Note: It is not entirely unacceptable to have some JS up top. Some specialized code like analytics stuff or canvas normalizers require it. But anything that doesn't need to be should be at the bottom. Every time JS is parsed, the entire page load and flow calculation process stalls out. Pushing your JS to the bottom improves perceived page load times and should also serve to provide evidence that somebody on your team needing a swift kick in the butt to figure out why their code is tanking or what could be done with their 25 megabyte png-24s that they just shrunk down rather than reformatted.
Script tags in the header block all other requests.
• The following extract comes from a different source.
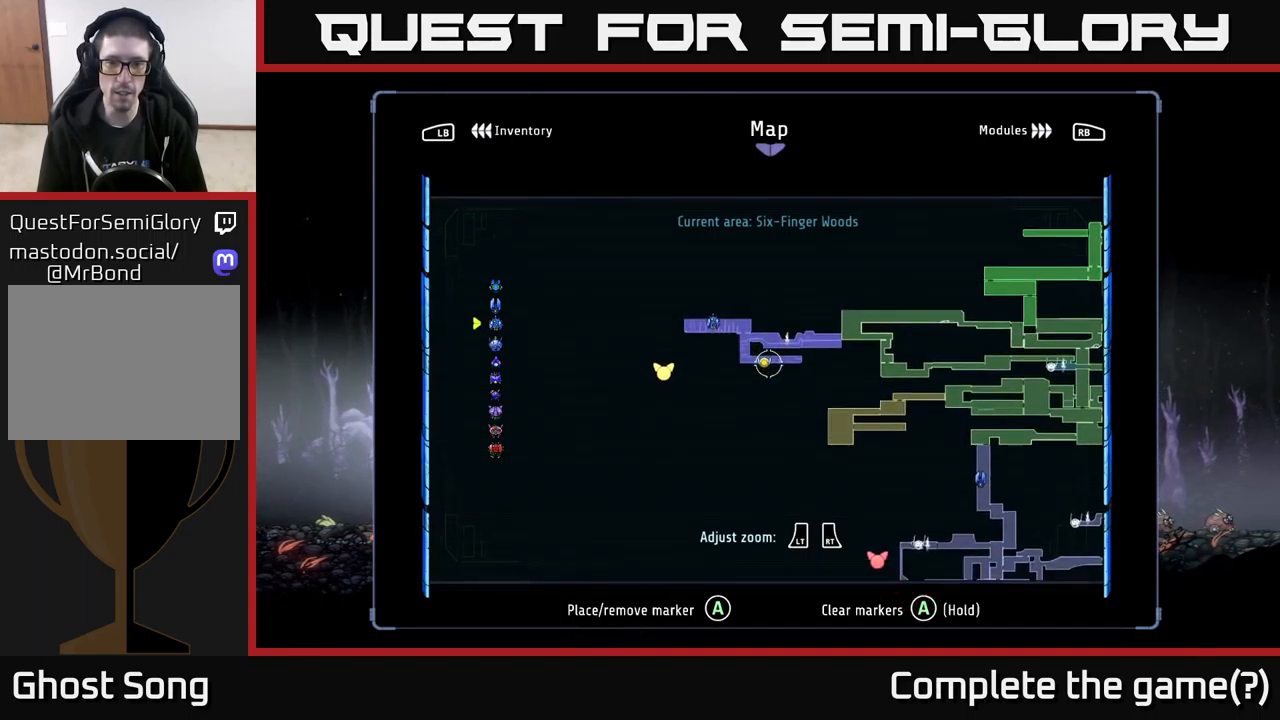
{"buttons": ["A"], "left_stick": "center", "right_stick": "center", "events": [[117, "left_stick", "up"], [183, "left_stick", "center"], [500, "A", "down"]]}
If you have let's say 10 tags like this:
<script src="http://images.apple.com/home/scripts/promotracker.js"></script>
...they will be executed sequentially. No other files will concurrently be downloaded. Hence they increase page load time.
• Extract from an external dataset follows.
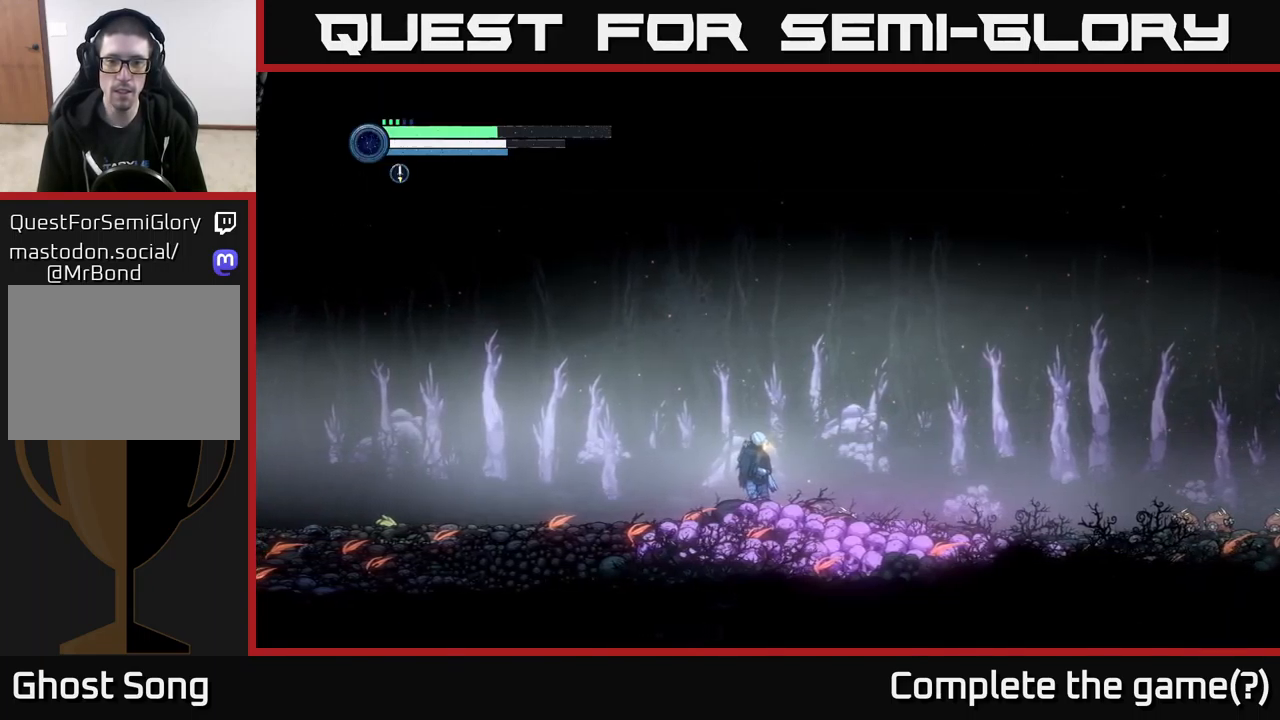
{"buttons": ["R2"], "left_stick": "right", "right_stick": "center", "events": [[100, "left_stick", "right"], [167, "R2", "down"], [317, "R1", "down"], [467, "R1", "up"]]}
Check out HeadJS here as a sample solution.
You need to think in terms of "do I need the DOM to be ready before I execute some javascript". Basically you put script tags at the bottom of the page to basically guarantee that the DOM is ready. If you link your styling in the header, and properly style the page, you shouldn't get the "ugliness". Secondly, if you are dependent on some parts of the page to be displayed with javascript to work on DOM objects, I would use more ajax calls to prevent this problem as well. The best of both worlds. Page is loaded with what you can, and then ajax calls are getting the html to populate on other parts of the page.
The reason putting JS at the bottom of the page or loading in asynchronously is recommended is that JS slows the page load down.
If some browsers downloading the JS blocks other parallel downloads, and in all browsers executing the JS blocks the UI thread and hence rendering (parsing blocks in some too).
Putting it a the bottom or loading asynchronously attempts to delay the issue until it has less impact on the visitors page load experience.
Don't forget that no matter how beautiful you page is, is it takes too long to load people won't wait and 2 /3 seconds is where it starts to cause problems.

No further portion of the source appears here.